By Bob Sullivan
MSNBC News
If you think privacy settings on your Facebook and Twitter accounts guarantee future employers or schools can’t see your private posts, guess again.
Employers and colleges find the treasure-trove of personal information hiding behind password-protected accounts and privacy walls just too tempting, and some are demanding full access from job applicants and student athletes.
In Maryland, job seekers applying to the state’s Department of Corrections have been asked during interviews to log into their accounts and let an interviewer watch while the potential employee clicks through wall posts, friends, photos and anything else that might be found behind the privacy wall.
Previously, applicants were asked to surrender their user name and password, but a complaint from the ACLU stopped that practice last year.
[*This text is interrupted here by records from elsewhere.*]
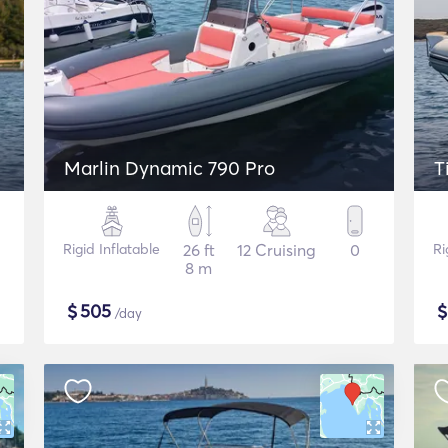
Marlin Dynamic 790 Pro
T
Rigid Inflatable
26 ft
12 Cruising
0
Ri
8 m
$
505
/day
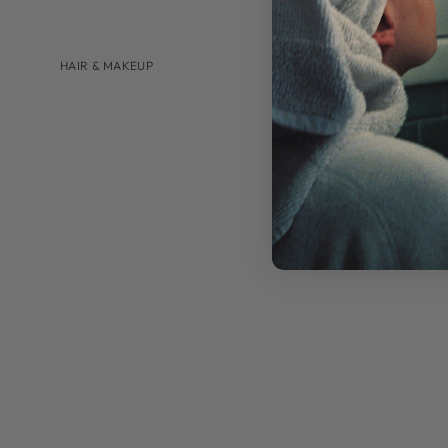
HAIR & MAKEUP
BRANDS
AUGUSTINUS BADER
U BEAUTY
SHOP BY
HAIRCARE
LIP CARE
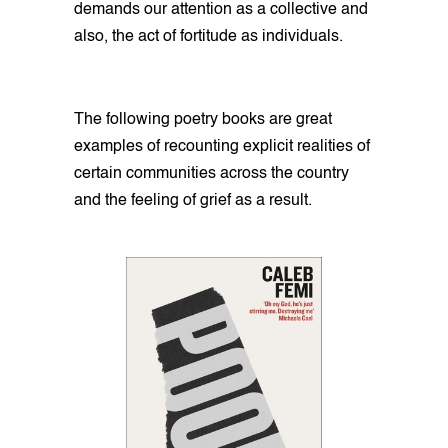
demands our attention as a collective and
also, the act of fortitude as individuals.
The following poetry books are great
examples of recounting explicit realities of
certain communities across the country
and the feeling of grief as a result.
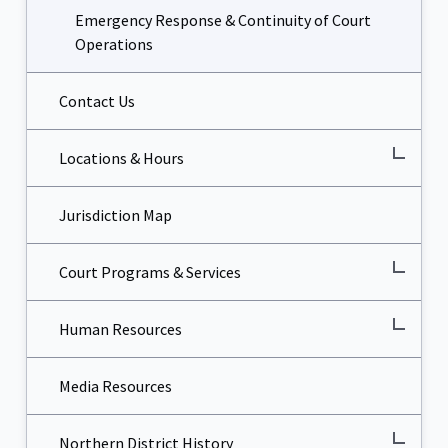
Emergency Response & Continuity of Court
Operations
Contact Us
Locations & Hours
Jurisdiction Map
Court Programs & Services
Human Resources
Media Resources
Northern District History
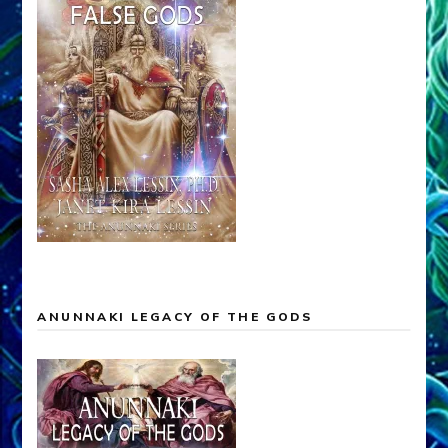
ANUNNAKI LEGACY OF THE GODS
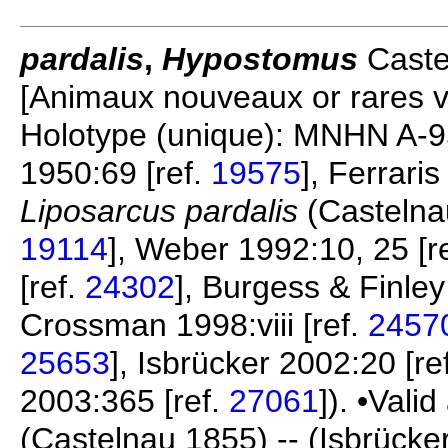
pardalis
,
Hypostomus
Castel
[Animaux nouveaux or rares v.
Holotype (unique): MNHN A-95
1950:69 [ref.
19575
], Ferrari
Liposarcus pardalis
(Castelnau
19114
], Weber 1992:10, 25 [r
[ref.
24302
], Burgess & Finley
Crossman 1998:viii [ref.
2457
25653
], Isbrücker 2002:20 [re
2003:365 [ref.
27061
]). •Vali
(Castelnau 1855) -- (Isbrücke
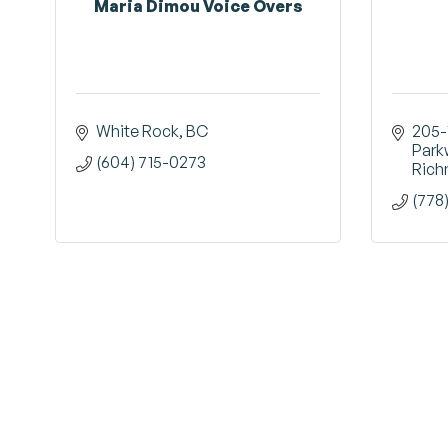
Maria Dimou Voice Overs
White Rock
BC
205-
Park
(604) 715-0273
Ric
(778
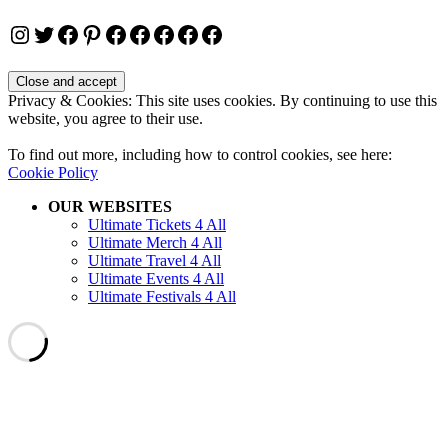
Instagram
Twitter
Facebook
Pinterest
Facebook
Facebook
Facebook
Facebook
Facebook
Privacy & Cookies: This site uses cookies. By continuing to use this
website, you agree to their use.
To find out more, including how to control cookies, see here:
Cookie Policy
OUR WEBSITES
Ultimate Tickets 4 All
Ultimate Merch 4 All
Ultimate Travel 4 All
Ultimate Events 4 All
Ultimate Festivals 4 All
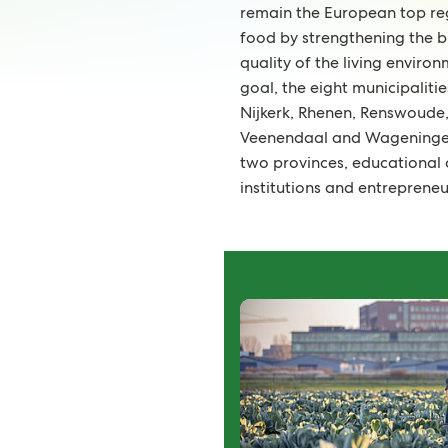
remain the European top regi
food by strengthening the b
quality of the living environ
goal, the eight municipaliti
Nijkerk, Rhenen, Renswoude,
Veenendaal and Wageningen
two provinces, educational
institutions and entrepreneu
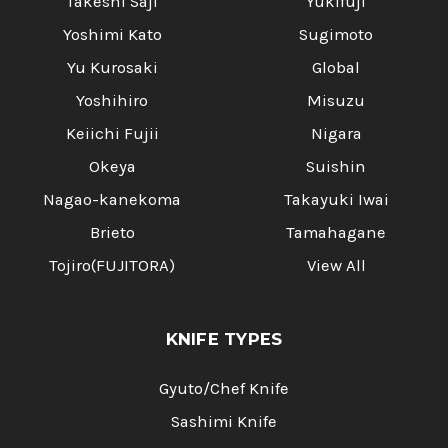
Takeshi Saji
Yukifuji
Yoshimi Kato
Sugimoto
Yu Kurosaki
Global
Yoshihiro
Misuzu
Keiichi Fujii
Nigara
Okeya
Suishin
Nagao-kanekoma
Takayuki Iwai
Brieto
Tamahagane
Tojiro(FUJITORA)
View All
KNIFE TYPES
Gyuto/Chef Knife
Sashimi Knife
While submitting to a Facebook review is voluntary, virtually all applicants agree to it out of a desire to score well in the interview, according Maryland ACLU legislative director Melissa Coretz Goemann.
Student-athletes in colleges around the country also are finding out they can no longer maintain privacy in Facebook communications because schools are requiring them to “friend” a coach or compliance officer, giving that person access to their “friends-only” posts. Schools are also turning to social media monitoring companies with names like UDilligence and Varsity Monitor for software packages that automate the task. The programs offer a “reputation scoreboard” to coaches and send “threat level” warnings about individual athletes to compliance officers.
A recent revision in the handbook at the University of North Carolina is typical: “Each team must identify at least one coach or administrator who is responsible for having access to and regularly monitoring the content of team members’ social networking sites and postings,” it reads. “The athletics department also reserves the right to have other staff members monitor athletes’ posts.”
All this scrutiny is too much for Bradley Shear, a Washington D.C.-lawyer who says both schools and employers are violating the First Amendment with demands for access to otherwise private social media content.
“I can’t believe some people think it’s OK to do this,” he said. “Maybe it’s OK if you live in a totalitarian regime, but we still have a Constitution to protect us. It’s not a far leap from reading people’s Facebook posts to reading their email. … As a society, where are we going to draw the line?”
Aside from the free speech concerns, Shear also thinks colleges take on unnecessary liability when they aggressively monitor student posts. “What if the University of Virginia had been monitoring accounts in the Yeardley Love case and missed signals that something was going to happen?” he said, referring to a notorious campus murder. “What about the liability the school might have?”
Shear has gotten the attention of Maryland state legislators, who have proposed two separate bills aimed at banning social media access by schools and potential employers. The ACLU is aggressively supporting the bills.